[Raw data — start]

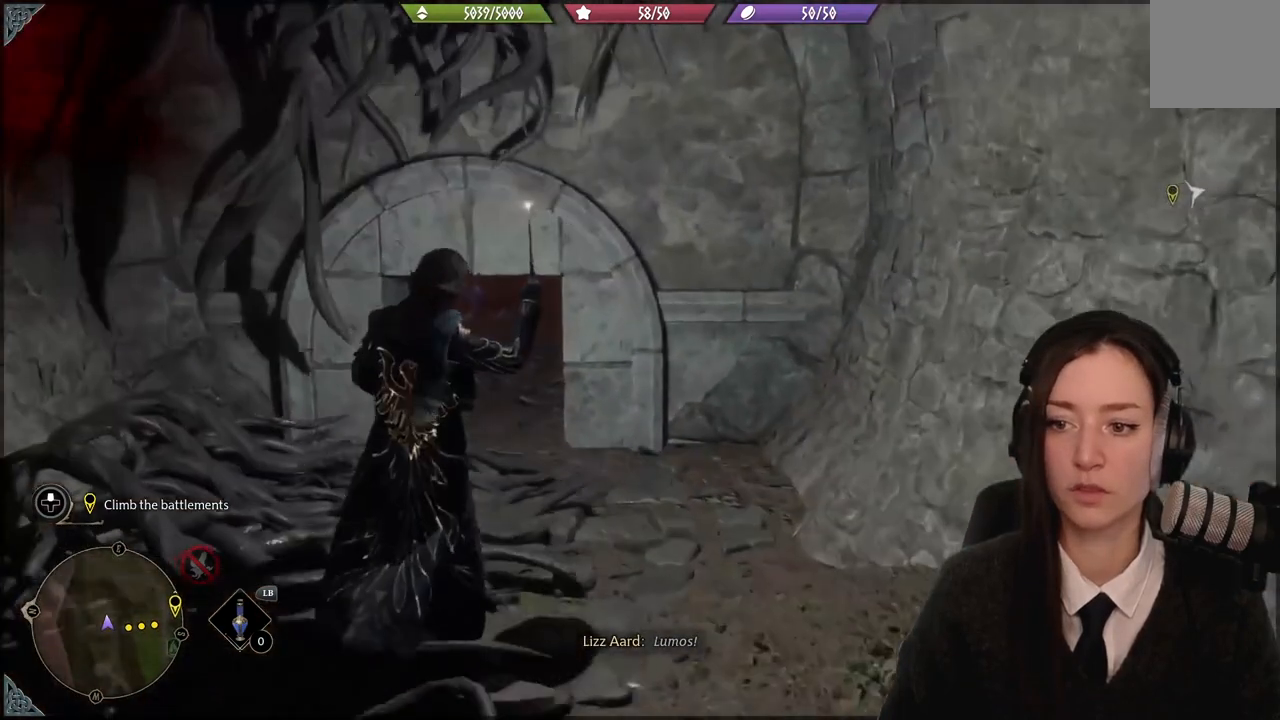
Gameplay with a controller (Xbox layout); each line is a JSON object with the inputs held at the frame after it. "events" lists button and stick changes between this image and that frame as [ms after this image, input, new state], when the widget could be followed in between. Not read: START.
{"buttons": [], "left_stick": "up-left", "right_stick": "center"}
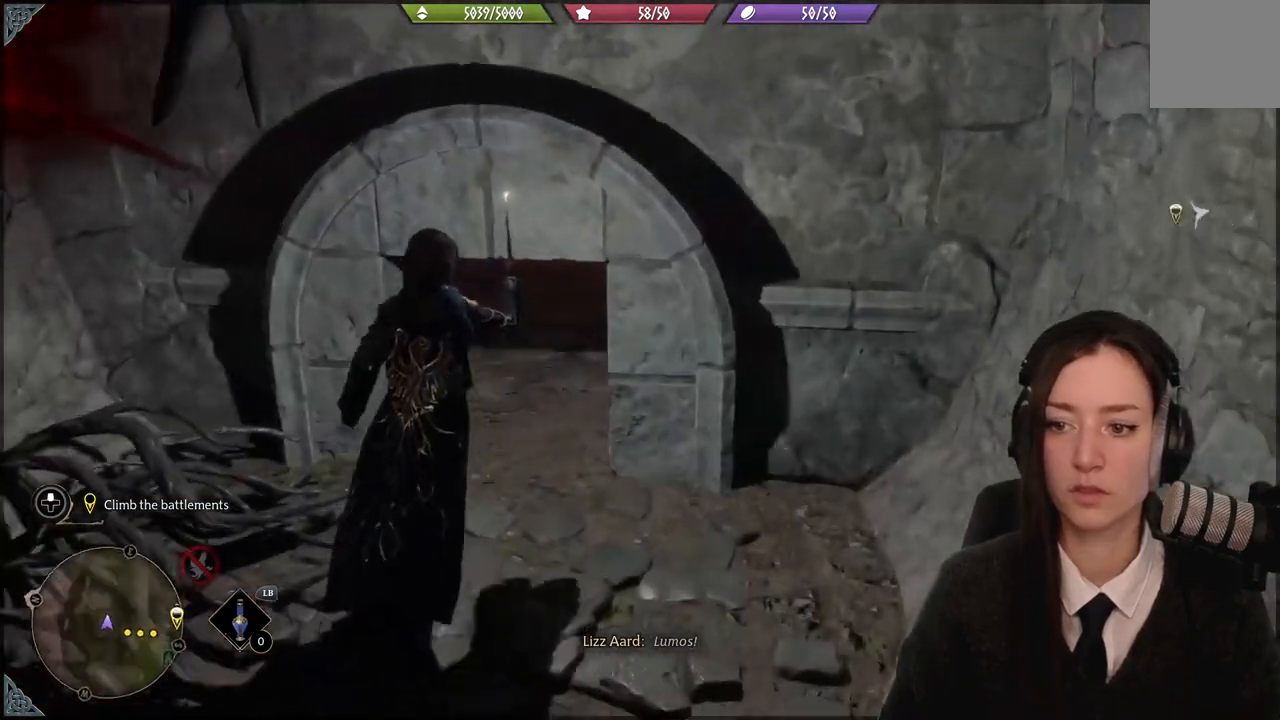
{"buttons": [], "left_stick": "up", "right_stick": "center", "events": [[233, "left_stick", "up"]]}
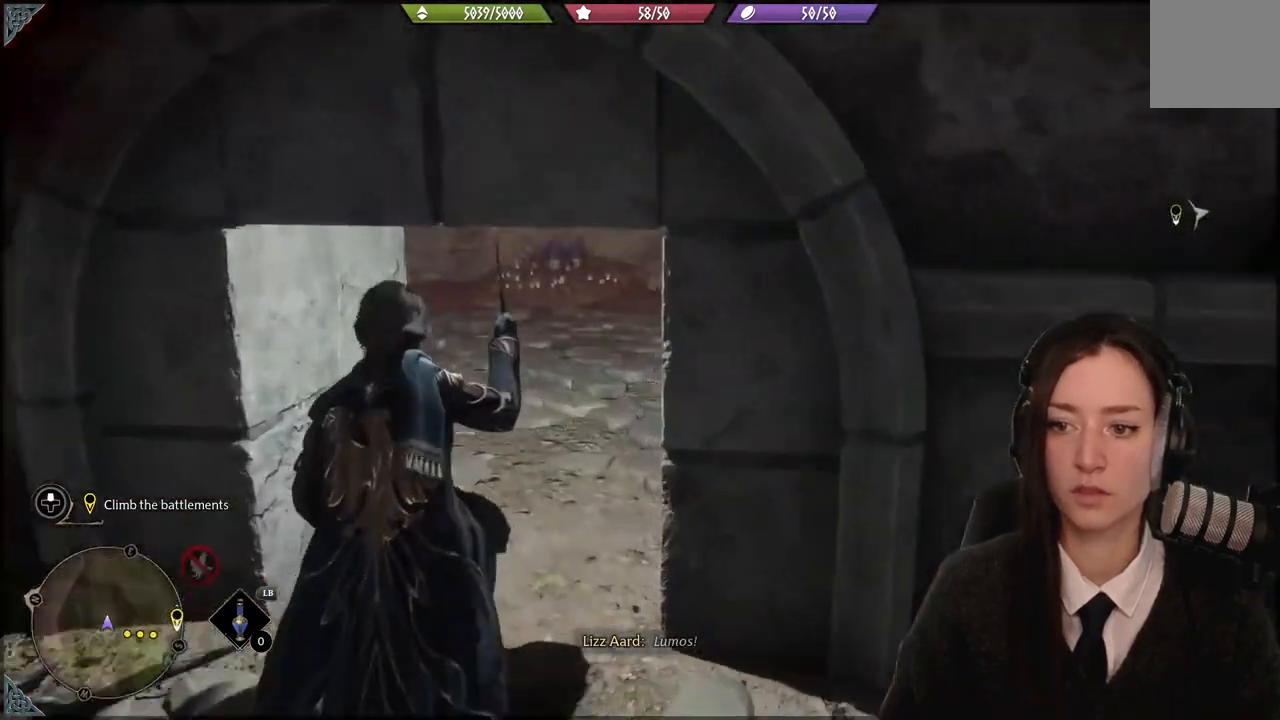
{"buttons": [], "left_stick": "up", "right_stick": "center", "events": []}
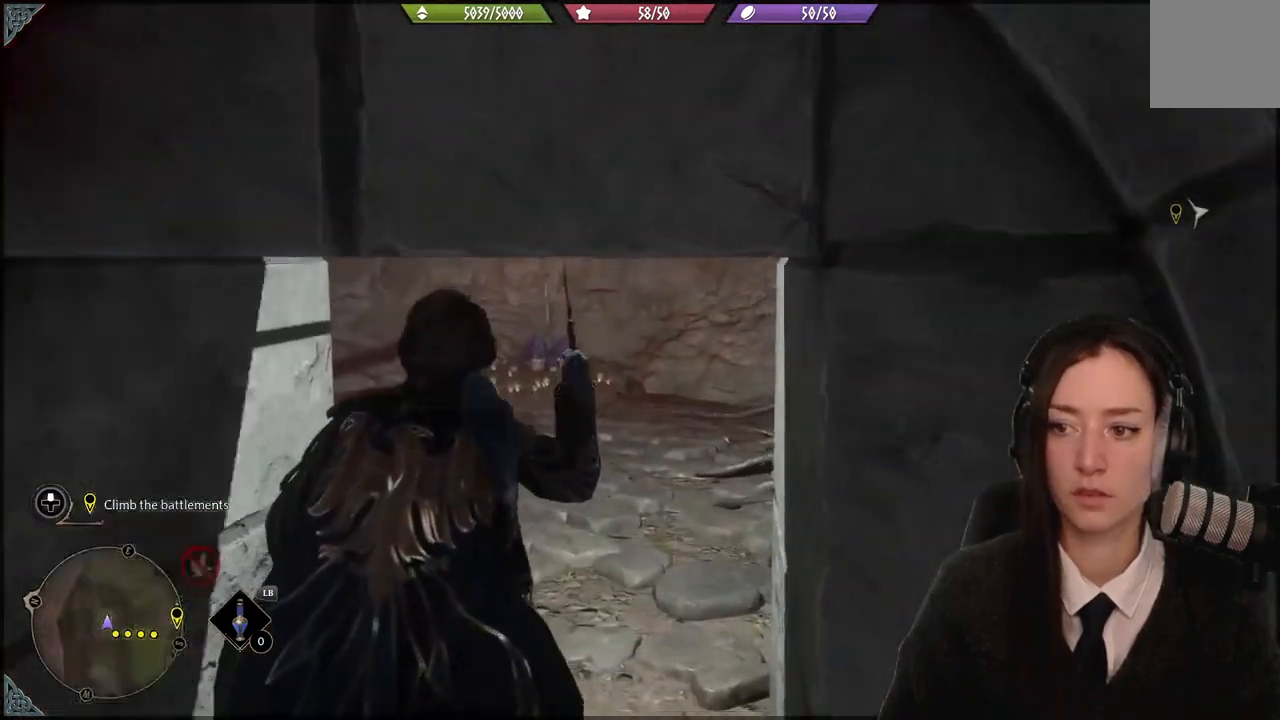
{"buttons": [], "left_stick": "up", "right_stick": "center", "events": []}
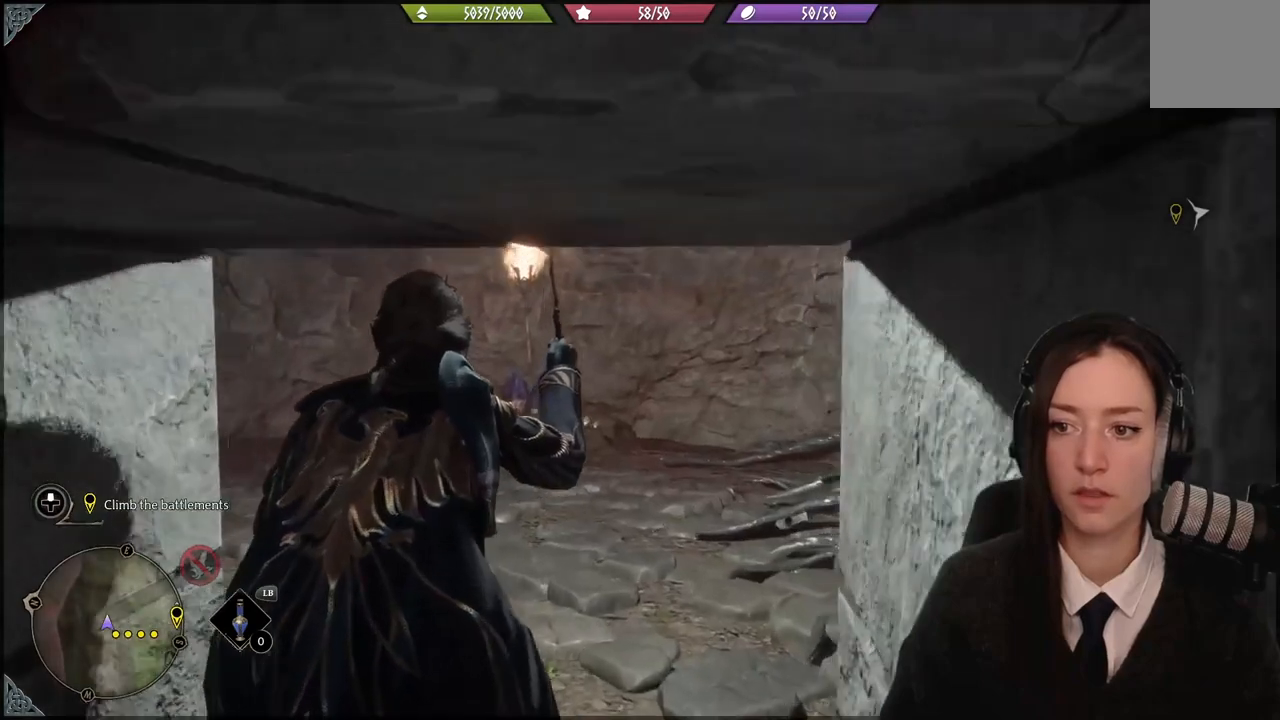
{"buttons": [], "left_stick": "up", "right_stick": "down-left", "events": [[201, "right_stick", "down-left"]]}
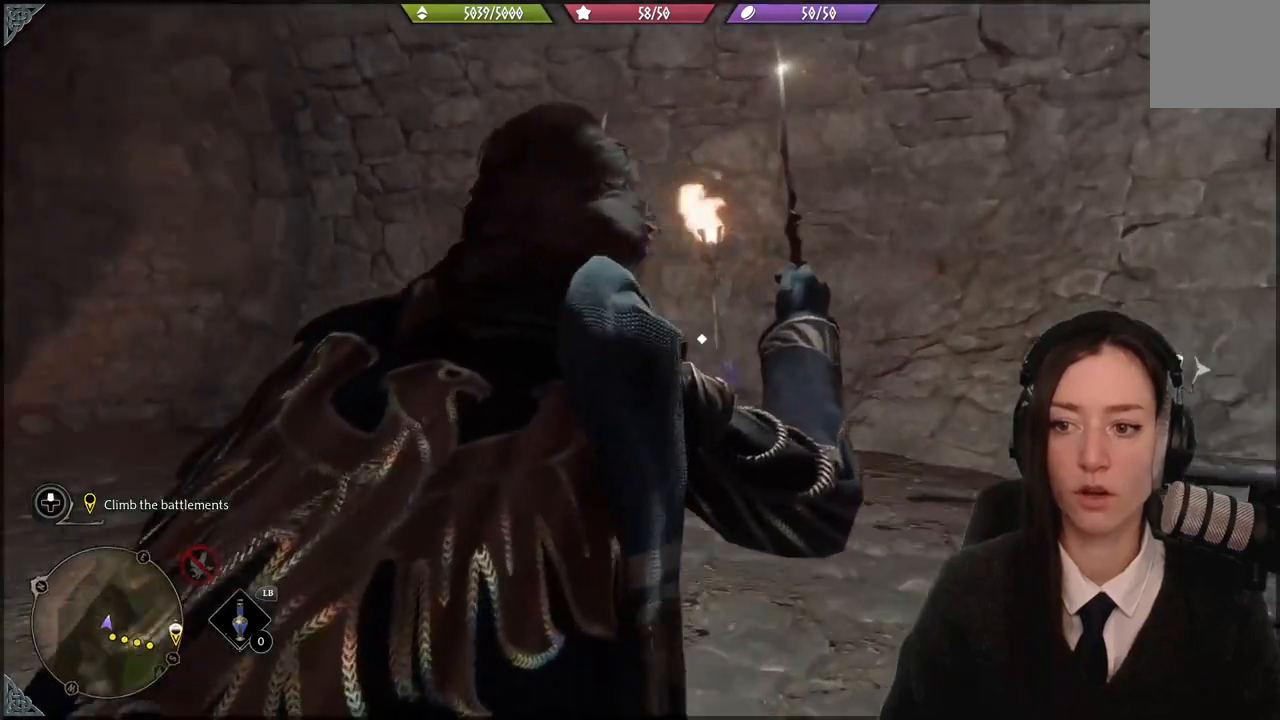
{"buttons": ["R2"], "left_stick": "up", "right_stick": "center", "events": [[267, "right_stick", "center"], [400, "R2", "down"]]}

[Raw data — finish]

→ **Task to carry out**: Each record has to be set down verbatim, and the pictures must not appear in the copy.

→ **Your response**:
Gameplay with a controller (Xbox layout); each line is a JSON object with the inputs held at the frame after it. "events" lists button and stick changes between this image and that frame as [ms after this image, input, new state], when the widget could be followed in between. Not read: START.
{"buttons": [], "left_stick": "up-left", "right_stick": "center"}
{"buttons": [], "left_stick": "up", "right_stick": "center", "events": [[233, "left_stick", "up"]]}
{"buttons": [], "left_stick": "up", "right_stick": "center", "events": []}
{"buttons": [], "left_stick": "up", "right_stick": "center", "events": []}
{"buttons": [], "left_stick": "up", "right_stick": "down-left", "events": [[201, "right_stick", "down-left"]]}
{"buttons": ["R2"], "left_stick": "up", "right_stick": "center", "events": [[267, "right_stick", "center"], [400, "R2", "down"]]}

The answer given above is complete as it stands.